Broadly speaking, the phenomena of modern Spiritualism may be divided into two classes: (1) Physical, (2) Subjective. Of the first, the “Encyclopaedia Britannica”, in its brief but able review of the subject, says: “Those which, if correctly observed and due neither to conscious or unconscious trickery nor to hallucination on the part of the observers, exhibit a force hitherto unknown to science, acting in the physical world otherwise than through the brain or muscles of the medium.” The earliest of these phenomena were the mysterious rappings and movements of furniture without apparent physical cause. Following these came the ringing of bells, playing on musical instruments, strange lights seen hovering about the séance-room, materializations of hands, faces and forms, “direct writing and drawing” declared to be done without human intervention, spirit photography, levitation, unfastening of ropes and bandages, elongation of the medium’s body, handling fire with impunity, etc.

Of the second class, or Subjective Phenomena, we have “table-tilting and turning with contact; writing, drawing, etc., by means of the medium’s hand; entrancement, trance-speaking, and impersonation by the medium of deceased persons, seeing spirits and visions and hearing phantom voices.”

From a general scientific point of view there are three ways of accounting for the physical phenomena of spiritualism: (1) Hallucination on the part of the observers; (2) Conjuring; (3) A force latent in the human personality capable of moving heavy objects without muscular contact, and of causing “Percussive Sounds” on table-tops, and raps upon walls and floors.
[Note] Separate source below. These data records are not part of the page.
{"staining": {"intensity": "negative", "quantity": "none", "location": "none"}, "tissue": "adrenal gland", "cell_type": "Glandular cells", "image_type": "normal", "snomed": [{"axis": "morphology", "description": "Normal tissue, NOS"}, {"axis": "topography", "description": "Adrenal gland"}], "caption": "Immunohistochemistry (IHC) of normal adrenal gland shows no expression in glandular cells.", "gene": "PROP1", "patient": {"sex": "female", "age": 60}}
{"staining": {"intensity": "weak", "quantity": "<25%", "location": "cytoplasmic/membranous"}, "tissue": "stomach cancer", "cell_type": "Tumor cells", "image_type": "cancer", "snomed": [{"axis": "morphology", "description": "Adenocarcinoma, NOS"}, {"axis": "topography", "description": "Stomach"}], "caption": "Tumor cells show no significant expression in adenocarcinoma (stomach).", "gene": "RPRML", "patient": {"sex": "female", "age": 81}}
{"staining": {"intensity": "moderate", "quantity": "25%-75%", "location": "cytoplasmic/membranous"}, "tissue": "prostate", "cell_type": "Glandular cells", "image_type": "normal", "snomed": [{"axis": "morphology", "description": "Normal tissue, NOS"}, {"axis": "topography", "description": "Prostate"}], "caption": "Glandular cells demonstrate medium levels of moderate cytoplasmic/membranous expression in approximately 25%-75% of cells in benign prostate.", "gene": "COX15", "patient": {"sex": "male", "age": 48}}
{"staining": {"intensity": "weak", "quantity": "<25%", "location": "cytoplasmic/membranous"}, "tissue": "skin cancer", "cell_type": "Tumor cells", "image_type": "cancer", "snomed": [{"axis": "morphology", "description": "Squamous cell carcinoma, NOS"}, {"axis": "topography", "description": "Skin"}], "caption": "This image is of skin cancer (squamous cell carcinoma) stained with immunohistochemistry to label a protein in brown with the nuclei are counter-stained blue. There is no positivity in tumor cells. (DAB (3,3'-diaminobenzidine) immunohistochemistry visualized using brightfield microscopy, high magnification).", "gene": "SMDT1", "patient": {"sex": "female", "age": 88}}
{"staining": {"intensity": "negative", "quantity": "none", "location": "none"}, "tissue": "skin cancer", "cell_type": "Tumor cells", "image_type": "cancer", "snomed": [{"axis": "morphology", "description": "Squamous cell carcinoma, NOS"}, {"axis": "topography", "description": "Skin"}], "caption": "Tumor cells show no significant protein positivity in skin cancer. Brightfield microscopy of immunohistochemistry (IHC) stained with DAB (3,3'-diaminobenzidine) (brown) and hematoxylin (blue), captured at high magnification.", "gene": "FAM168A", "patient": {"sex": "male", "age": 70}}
Hallucination has unquestionably played a part in the séance-room, but here again the statement of the “Encyclopaedia Britannica” is worthy of consideration: “Sensory hallucination of several persons together who are not in a hypnotic state is a rare phenomenon, and therefore not a probable explanation.” In my opinion, conjuring will account for seven-eighths of the so-called phenomena of professional mediums. For the balance of one-eighth, neither hallucination nor legerdemain are satisfactory explanation. Hundreds of credible witnesses have borne testimony to the fact of table-turning and tilting and the movements of heavy objects without muscular contact. That such a force exists is now beyond cavil, call it what you will, magnetic, nervous, or psychic. Count Agenor de Gasparin, in 1854, conducted a series of elaborate experiments in table-turning and tilting, in the presence of his family and a number of skeptical witnesses, and was highly successful. The experiments were made in the full light of day. The members of the circle joined hands and concentrated their minds upon the object to be moved. The Count published a work on the subject “Des Tables Tournantes,” in which he stated that the movements of the table were due to a mental or nervous force emanating from the human personality. This psychic energy has been investigated by Professor Crookes and Professor Lodge, of London, and by Doctor Elliott Coues, of Washington, D. C., who calls it “Telekinesis.” The existence of this force sufficiently explains such phenomena of the séance-room as are not attributable to hallucination and conjuring, thus removing the necessity for the hypothesis of spirit intervention. In explanation of table-turning by “contact,” I quote what J. N. Maskelyne says in “The Supernatural”:

“Faraday proved to a demonstration that table-turning was simply the result of an unconscious muscular action on the part of the sitters. He constructed a little apparatus to be placed beneath the hands of those pressing upon the table, which had a pointer to indicate any pressure to one side or the other. After a time, of course, the arms of the sitters become tired and they unconsciously press more or less to the right or left. In Faraday’s experiments, it always proved that this pressure was exerted in the direction in which the table was expected to move, and the tell-tale pointer showed it at once. There, then, we have the explanation: expectancy and unconscious muscular action.”


II. SUBJECTIVE PHENOMENA.

1. Telepathy.

The subjective phenomena of Spiritualism—trance speaking, automatic writing, etc.,—have engaged the attention of some of the best scientific minds of Europe and America, as studies of abnormal or supernormal psychological conditions.